Injustice: Gods Among Us, the comic book tie-in to the upcoming video game with the same name, was first brought to my attention on the Word Balloon podcast, where, in all honesty, it sounded pretty good. Host John Siuntres is an old-school DC fan, so when he gets ebullient about a DC Superhero story, my ears perk up. Writer Tom Taylor was the guest and Taylor sounded genuinely excited about the amount of leeway he'd been given, to play with the biggest stars of the DCU outside of regular continuity. In retrospect, this freedom was probably a bad idea.
Chris Sims, who does great work over at Comics Alliance, drew my attention to the comic in a different way, through the masochistic joy he gets in finding the worst of the worst comic books. He took a look at the first few issues of Injustice, and declared it "the dumbest comic you'll read all year." He mentioned a few specific plot points, most of them idiotic, and the most offensive of these bits takes place in issue #3 - a comic that finds Superman punching his pregnant wife so hard that it kills her and sends her flying into space. Sure, he's hallucinating that Lois Lane is Doomsday, but the event still happens. Sims has a pretty thorough critical breakdown of the series, so I'm not going to do that here, but I am going to pound the stump, pull up a soapbox, and cry in the streets to anyone who will listen that DC Comics allowing Superman to punch Lois Lane and his unborn child to death is easily one of the stupidest things that the company has ever allowed in its long, long history.
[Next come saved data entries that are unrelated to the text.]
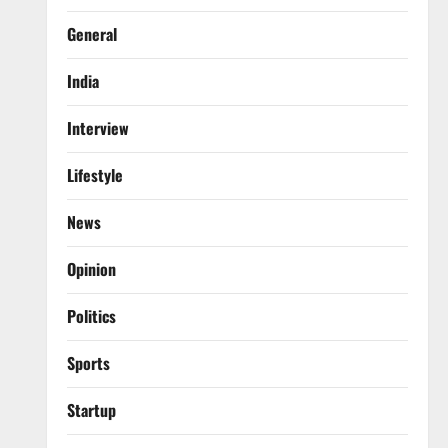
General
India
Interview
Lifestyle
News
Opinion
Politics
Sports
Startup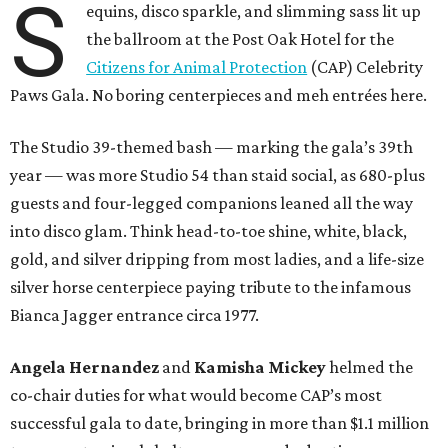
S
equins, disco sparkle, and slimming sass lit up
the ballroom at the Post Oak Hotel for the
Citizens for Animal Protection
(CAP) Celebrity
Paws Gala. No boring centerpieces and meh entrées here.
The Studio 39-themed bash — marking the gala’s 39th
year — was more Studio 54 than staid social, as 680-plus
guests and four-legged companions leaned all the way
into disco glam. Think head-to-toe shine, white, black,
gold, and silver dripping from most ladies, and a life-size
silver horse centerpiece paying tribute to the infamous
Bianca Jagger entrance circa 1977.
Angela Hernandez
and
Kamisha Mickey
helmed the
co-chair duties for what would become CAP’s most
successful gala to date, bringing in more than $1.1 million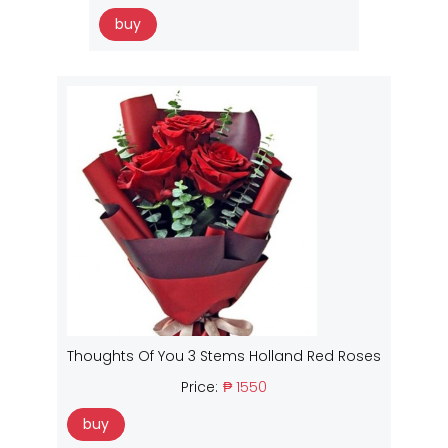
buy
Thoughts Of You 3 Stems Holland Red Roses
Price:
₱ 1550
buy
And somewhere, some editor (Jim Chadwick, editor of Injustice?) is wringing his hands with glee, thinking, "This is exactly why we allowed it! We want to get people talking about comics!" Well, that's all fine and good, but how about we do it without resorting to the most pure fictional symbol of Truth, Justice, and the American Way slugging a woman in the gut so hard that she leaves the Earth's atmosphere? There's a lot of discussion about sexism in comics and video games, and hooray - DC gets to be a part of that discussion now, on the totally wrong side of it, by promoting their upcoming video game with a story that, and I can not understate this, hinges on Superman beating a woman to death.
The death of another Robin just got a bunch of press, but for whatever reason, this Lois Lane death isn't getting talked about. I understand that it's "just" a video game comic, and therefore has no bearing on the "real" DC Universe, but we're still talking about a comic book product that DC published starring their flagship characters, and geared specifically toward non-comic readers. They are asking for an audience outside of their usual buyers, and with Injustice specifically, they seem to be courting the video game audience by giving them what they think that audience wants, namely extreme moments of shock value violence. They want to show the Mortal Kombat crowd how awesome and dark Superman can be by having him be a woman-punching baby-killer.
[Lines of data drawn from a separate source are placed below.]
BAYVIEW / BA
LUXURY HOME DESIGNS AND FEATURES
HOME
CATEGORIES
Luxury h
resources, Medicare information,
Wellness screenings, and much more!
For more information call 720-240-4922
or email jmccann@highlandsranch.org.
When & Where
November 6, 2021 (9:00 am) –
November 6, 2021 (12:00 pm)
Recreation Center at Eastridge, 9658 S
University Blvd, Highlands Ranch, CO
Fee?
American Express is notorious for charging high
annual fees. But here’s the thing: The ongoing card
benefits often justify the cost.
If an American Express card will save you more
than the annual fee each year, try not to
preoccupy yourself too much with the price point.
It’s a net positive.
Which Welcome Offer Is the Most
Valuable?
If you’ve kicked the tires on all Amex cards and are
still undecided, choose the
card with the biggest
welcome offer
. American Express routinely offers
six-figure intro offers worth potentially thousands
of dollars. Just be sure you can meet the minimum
First of all, this is insulting to video game fans because the assumption is they're all immature, bloodthirsty, and desensitized. It's insulting to comic book readers because - while it's all fine and good to tell a story outside of continuity - there are certain things you just don't do with the characters. I would say that Superman beating women to death, hallucination or not, is so beyond what people expect of Superman in an all-ages comic that all may be lost with DC's new editorial regime. If there's one thing they should care about, it's the sanctity of their individual properties. If they don't care about that, then they really shouldn't be safeguarding these characters. Thirdly, and it's the point I shouldn't have to make, it's especially troubling to female readers. There's a conversation going on right now about the marginalization of female geeks that can not be ignored. Injustice #3 does its best to ignore that conversation, and reinforces DC as an ignorant company that doesn't understand why decisions like this would offend anyone. It's an all-around stupid creative decision, and they should be called out for it. If DC can't even comprehend why Superman beating ladies to death is wrong, then it's time for a complete housecleaning at the top of the creative chain.